→ Directions for this task
Begin at the top of the records below and print each line exactly until the line containing "мышцам бедер и живота. Неплохо подойдет" has been printed; any pictures are to be left out.

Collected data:
+===+

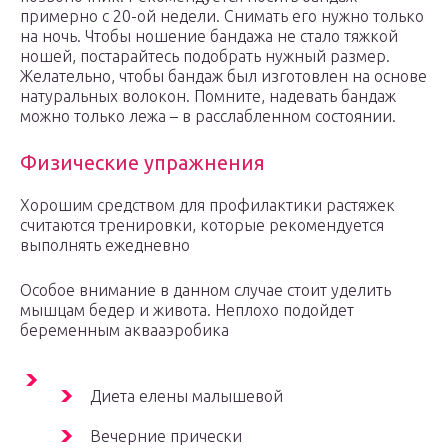
примерно с 20-ой недели. Снимать его нужно только
на ночь. Чтобы ношение бандажа не стало тяжкой
ношей, постарайтесь подобрать нужный размер.
Желательно, чтобы бандаж был изготовлен на основе
натуральных волокон. Помните, надевать бандаж
можно только лежа – в расслабленном состоянии.
Физические упражнения
Хорошим средством для профилактики растяжек
считаются тренировки, которые рекомендуется
выполнять ежедневно
Особое внимание в данном случае стоит уделить
мышцам бедер и живота. Неплохо подойдет
беременным аквааэробика
Диета елены малышевой
Вечерние прически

+===+

→ Answer space
примерно с 20-ой недели. Снимать его нужно только
на ночь. Чтобы ношение бандажа не стало тяжкой
ношей, постарайтесь подобрать нужный размер.
Желательно, чтобы бандаж был изготовлен на основе
натуральных волокон. Помните, надевать бандаж
можно только лежа – в расслабленном состоянии.
Физические упражнения
Хорошим средством для профилактики растяжек
считаются тренировки, которые рекомендуется
выполнять ежедневно
Особое внимание в данном случае стоит уделить
мышцам бедер и живота. Неплохо подойдет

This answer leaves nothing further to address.